Is it possible to not wait until all events from Graph are pulled down before writing to index?
Had to rebuild this app due to an error on my end and although graph accepts going back 30 days, our Splunk instance keeps hanging up after some time due to what I assume is the script trying to store all events from the time frame before writing out.
A new version was just uploaded to address this use case by introducing a query limit
parameter. This parameter will limit the number of results retrieved each interval by enforcing a start and end date in the API call to Microsoft Graph. Typically, only a start date is used and the add-on recursively retrieves all new events each time it runs.
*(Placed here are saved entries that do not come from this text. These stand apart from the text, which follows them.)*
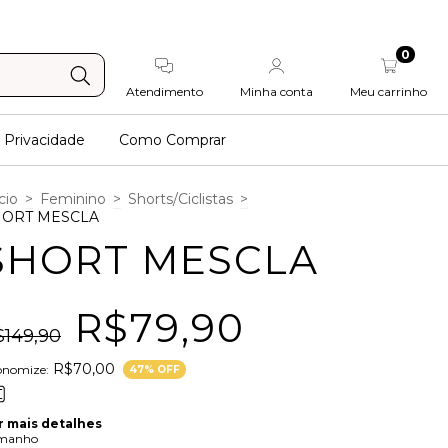
0
Atendimento
Minha conta
Meu carrinho
e Privacidade
Como Comprar
cio
>
Feminino
>
Shorts/Ciclistas
>
HORT MESCLA
SHORT MESCLA
R$79,90
$149,90
R$70,00
onomize:
47
% OFF
r mais detalhes
manho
By specifying a query limit
, the add-on will only query for a range of data.
Use this setting with caution as specifying a limit too small with result in no data collected. Perhaps start at a 5 day (7200 minute) query limit
.
It depends, if the input script running from your addon collects the data in batches and then sends further for indexing. I am afraid we are talking about customizing the Add-On collection mechanism.
But a quick workaround with such problem is to set the start date for your data input to very early (e.g. like a couple of days back). Now once the data is ingested for the last couple of days, change the start to 2 more days back. This would reduce the data batch size that is probably causing the memory spikes at your Splunk instance and causing it to hang.
Once the data for your last 30 days is completely in, the script would only send you the latest batch of data as per your cron schedule.
Hope this helps. Let me know.